The invariable mark of wisdom is to see the miraculous in the common.” 
Ralph Waldo Emerson, Nature 1836

Thursday, November 11, 2010

The Old Familiar Walk

November 1, 2010
Betar Path, South Glens Falls

And yet
there is no more tempting novelty 
than this new November. 
No going to Europe or another world is to be named with it.
Give me the old familiar walk, post-office and all, 
with this ever new self, 
with this infinite expectation and faith, 
which does not know when it is beaten.

We'll go nutting once more. 
We'll pluck the nut of the world, and crack it in the winter evenings.
Theatres and all other sightseeing are puppet-shows in comparison.
I will take another walk to the Cliff, 
another row on the river, 
another skate on the meadow, 
be out in the first snow, 
and associate with the winter birds.

Here I am at home. 
In the bare and bleached crust of the earth
I recognize my friend.
HDT Journal,  November 1, 1858

Sunday, November 7, 2010

Beyond the Earth

October 31, 2010
No-Name Swamp

It is in vain to dream of a wildness
distant from ourselves.
There is none such.
It is the bog in our brain and bowels,
the primitive vigor of Nature in us,
that inspires that dream.
This and all quotes today are from Thoreau’s Journal
of August 30, 1856,
  as he recalls a walk at Gowing’s Swamp
in Concord, Massachusetts

Jackie and I wanted to meet today to take a walk, somewhere, and it was Halloween. Could we pick a place suitable to the occasion? I suggested the bog we visited back in the hot days of July, and that there were tamaracks there. Unique among conifers in this area, they are not evergreen, but their needles die and fall in late autumn. They should be turning now -- there wasn’t much time left to see them.
So today we returned to that swamp.
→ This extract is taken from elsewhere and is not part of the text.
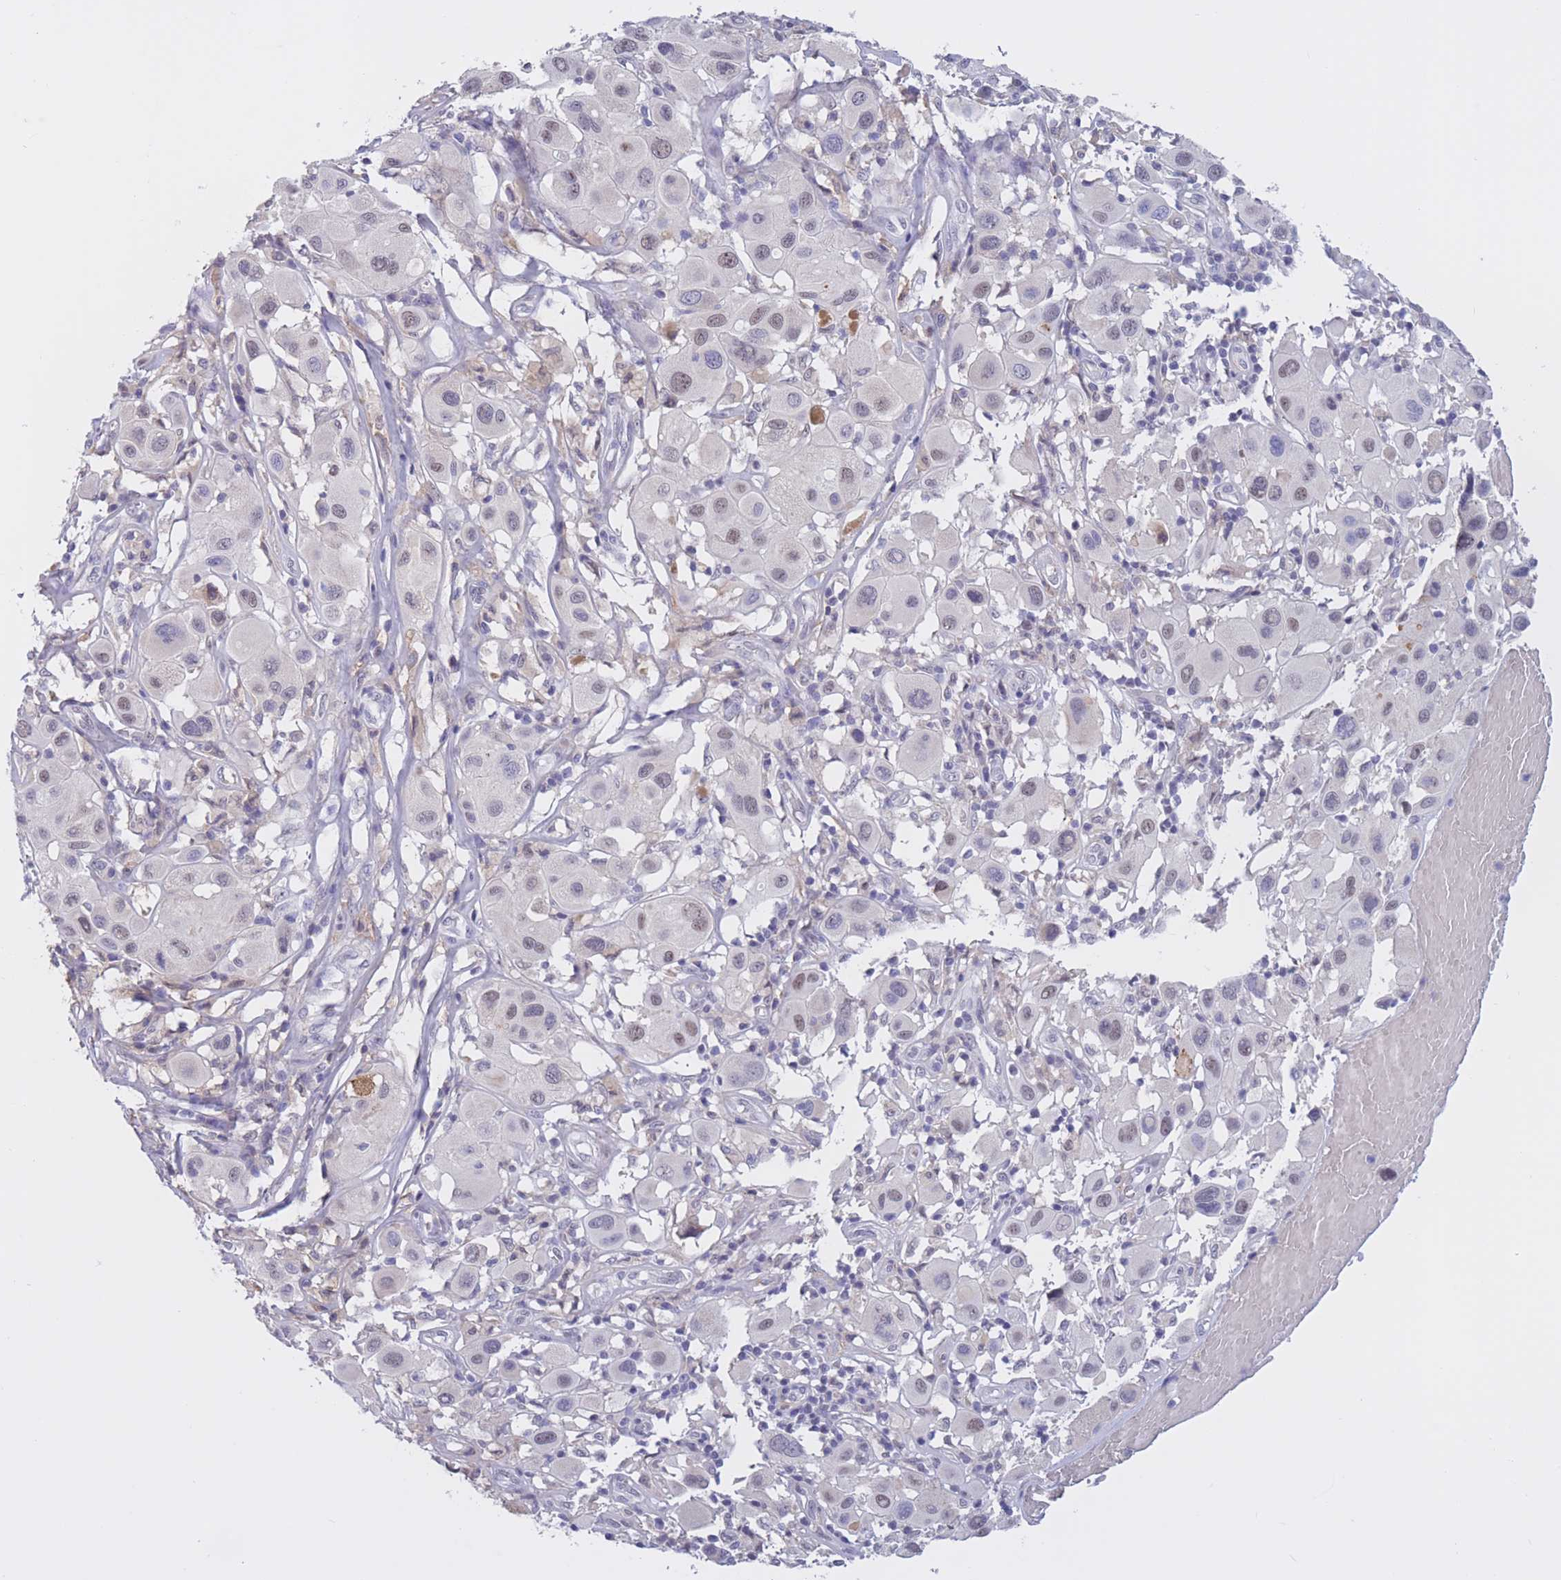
{"staining": {"intensity": "weak", "quantity": "<25%", "location": "nuclear"}, "tissue": "melanoma", "cell_type": "Tumor cells", "image_type": "cancer", "snomed": [{"axis": "morphology", "description": "Malignant melanoma, Metastatic site"}, {"axis": "topography", "description": "Skin"}], "caption": "The immunohistochemistry micrograph has no significant expression in tumor cells of melanoma tissue. (Stains: DAB (3,3'-diaminobenzidine) immunohistochemistry (IHC) with hematoxylin counter stain, Microscopy: brightfield microscopy at high magnification).", "gene": "BOP1", "patient": {"sex": "male", "age": 41}}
It’s just a six-mile drive up the road; you park the car and walk about 200 feet – and enter another world !

Consider how remote and novel that swamp.
Beneath it is a quaking-bed of sphagnum, and in it grow Andromeda polifolia, Kalmia glauca, Menyanthes, Gaylussacia dumosa, Vaccinium oxycoccus, plants which scarcely a citizen of Concord ever sees.
It would be as novel to them to stand there as in a conservatory, or in Greenland.

As you first step in, the ground gives  - gravity is different here.
It's even not ground anymore - you are beyond the earth.
You walk upon a floating moss carpet of unknown thickness; beneath that - who knows how much water?

In July, everything was green and lush.
Today – every plant had changed color. It was truly a Halloween landscape:
With orange trees

Ghostly growths

Spooky spider-webs

And creepy branches

Though I do think the tamaracks are beautiful. These trees are thin and spindly, but if you look closer, you can sense their exuberance.

Then, suddenly, the season changed – a brisk north wind off the lake brought a low, pale cloud overhead – all at once, it was snowing.

Little pellets of snow were hurled down in handfuls – I burst out laughing as they hit me on the head. Looking back, I saw Jackie laughing, too. Now we were in Greenland!

As suddenly as it began, the snow-pellet shower ended. The clouds parted, and the sun shone weakly, just enough to light up the tall cottongrass.

We walked over to the edge of the bog, near the brook channel. The moss layer is thinner there, and each careful step we took made suction-cup noises.

Time, meanwhile, had inexplicably moved on to the Christmas season - everything now looked red and green:

Spruces all spruced-up

Bog Rosemary – Thoreau’s beloved andromeda 

Leatherleaf (also named andromeda in Thoreau's day) had turned scarlet, and was everywhere.

Pitcher-plants reclined on maroon moss beds

And like jewels, hidden here and there, single plump cranberries dangled at the ends of  impossibly-thin stems. Thoreau suggested they be called “swamp pearls.”
I tasted one.

Better it is to go a-cranberrying than to go a-huckleberrying.
For it is cold and bracing,
leading your thoughts beyond the earth …
It feeds your spirit,
now in the season of white twilights,
when frosts are apprehended,
when edible berries are almost gone.

Let not your life be wholly without an object,
though it be only to ascertain the flavor of a cranberry, 
for it will not be only the quality of an insignificant berry
that you will have tasted,
but the flavor of your life to that extent,
and it will be such a sauce as no wealth can buy.